§ **Exercise objective**:
Starting with the line that contains "Which series has the widest spread of values?" and going on through the last line, write those lines out again with "widest" replaced by "greatest" and nothing else changed.

§ **Data excerpts**:
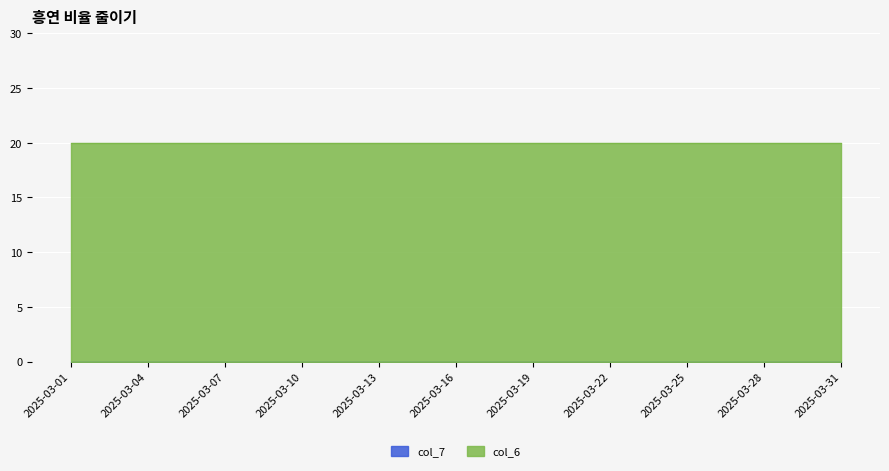

Reading left to right, transcribe all the data shown in this chart.

col_7: 2025-03-01=0	2025-03-02=0	2025-03-03=0	2025-03-04=0	2025-03-05=0	2025-03-06=0	2025-03-07=0	2025-03-08=0	2025-03-09=0	2025-03-10=0	2025-03-11=0	2025-03-12=0	2025-03-13=0	2025-03-14=0	2025-03-15=0	2025-03-16=0	2025-03-17=0	2025-03-18=0	2025-03-19=0	2025-03-20=0	2025-03-21=0	2025-03-22=0	2025-03-23=0	2025-03-24=0	2025-03-25=0	2025-03-26=0	2025-03-27=0	2025-03-28=0	2025-03-29=0	2025-03-30=0	2025-03-31=0
col_6: 2025-03-01=20	2025-03-02=20	2025-03-03=20	2025-03-04=20	2025-03-05=20	2025-03-06=20	2025-03-07=20	2025-03-08=20	2025-03-09=20	2025-03-10=20	2025-03-11=20	2025-03-12=20	2025-03-13=20	2025-03-14=20	2025-03-15=20	2025-03-16=20	2025-03-17=20	2025-03-18=20	2025-03-19=20	2025-03-20=20	2025-03-21=20	2025-03-22=20	2025-03-23=20	2025-03-24=20	2025-03-25=20	2025-03-26=20	2025-03-27=20	2025-03-28=20	2025-03-29=20	2025-03-30=20	2025-03-31=20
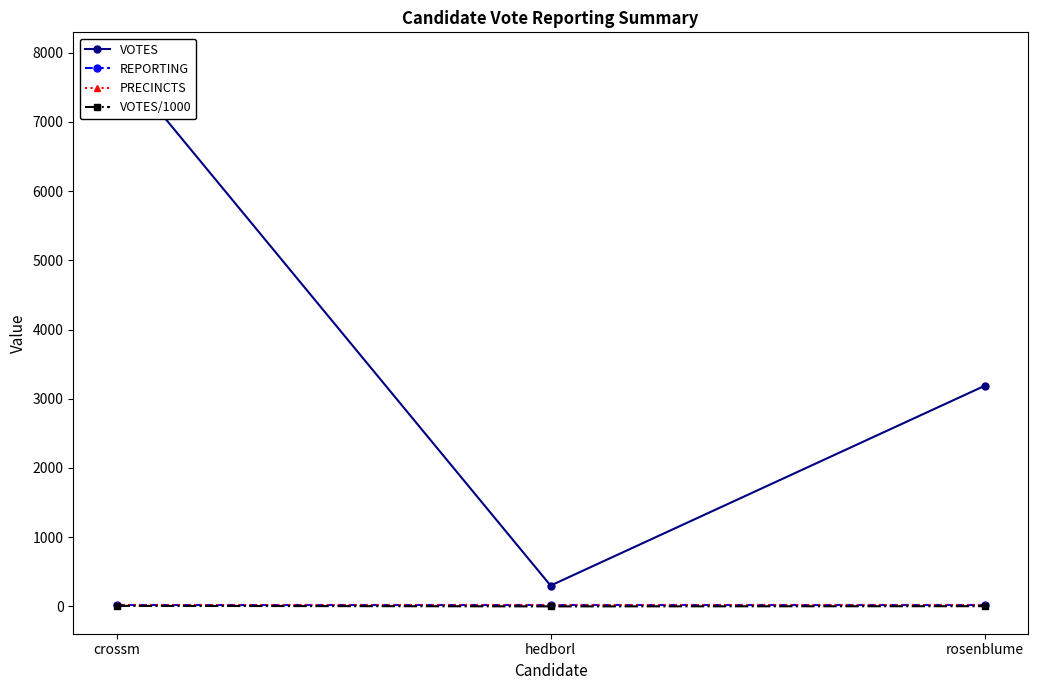

Which series has the largest total across all categories?

VOTES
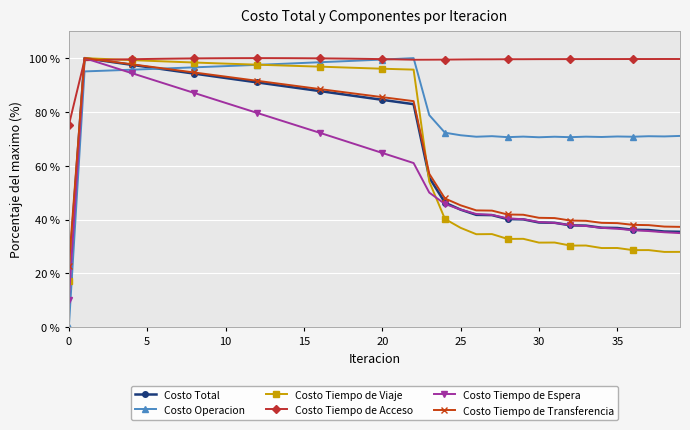

Which series has the largest total across all categories?

Costo Tiempo de Acceso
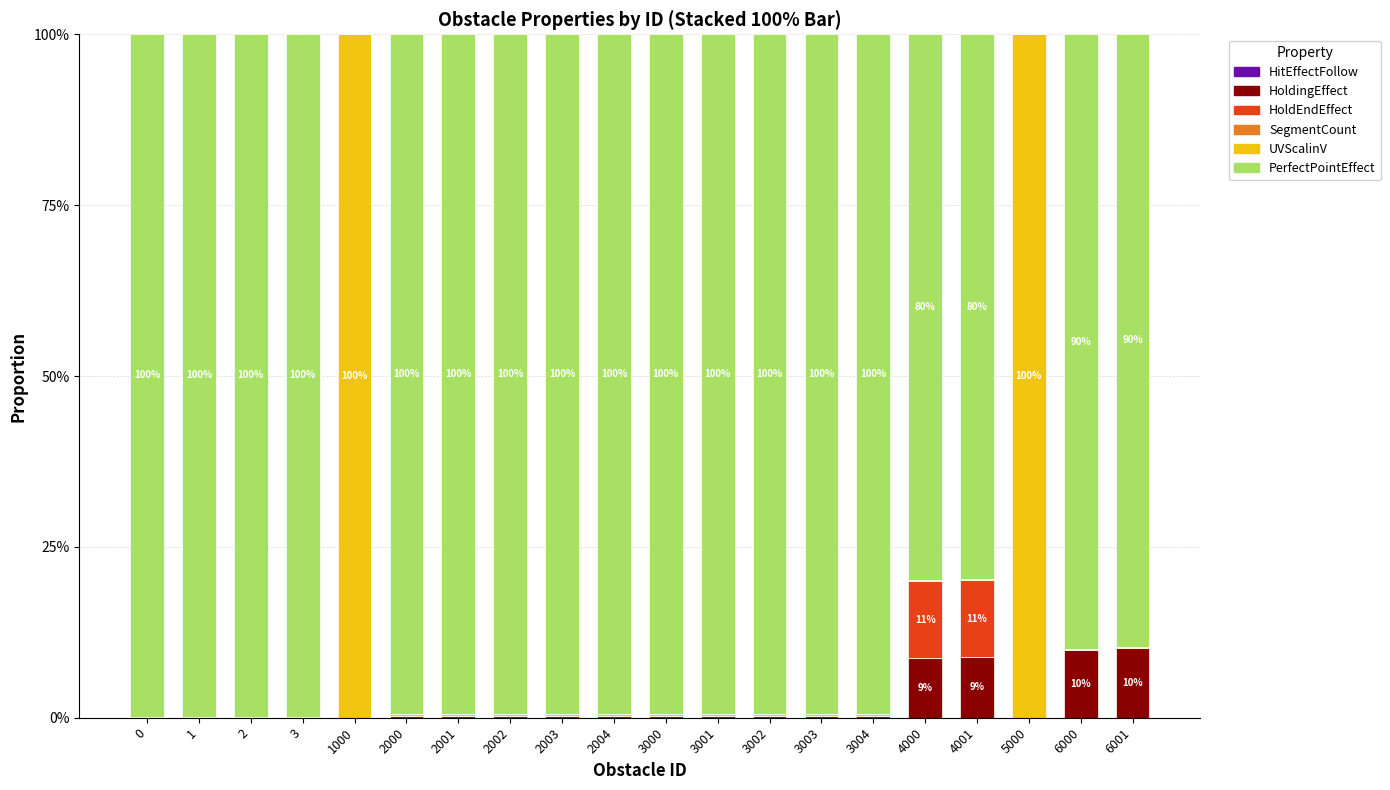

At how many categories does at least one series exceed 36?

20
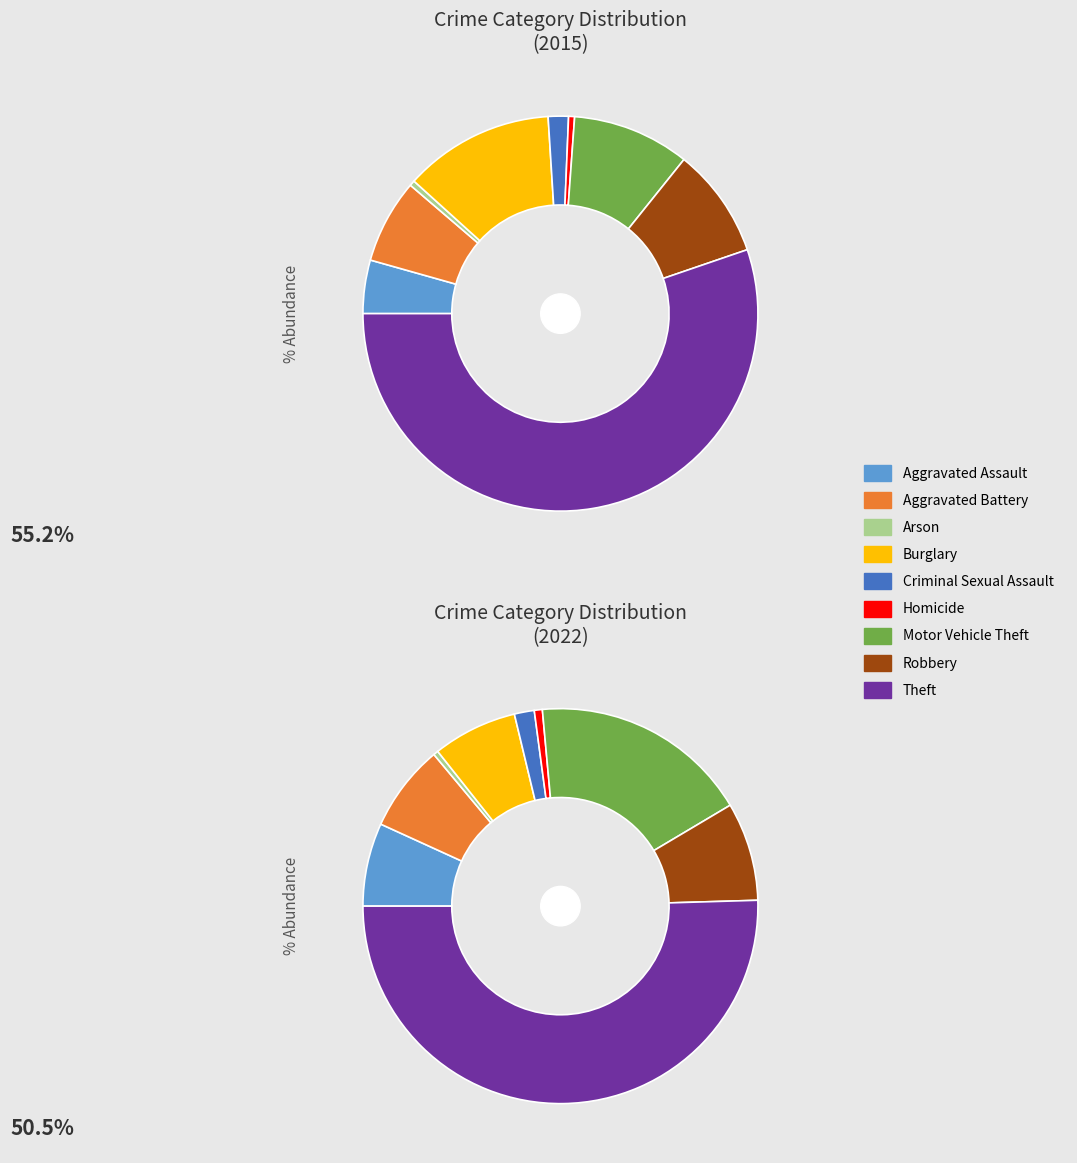

Which series has the widest spread of values?

values_2015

§ **Written answer**:
Which series has the greatest spread of values?

values_2015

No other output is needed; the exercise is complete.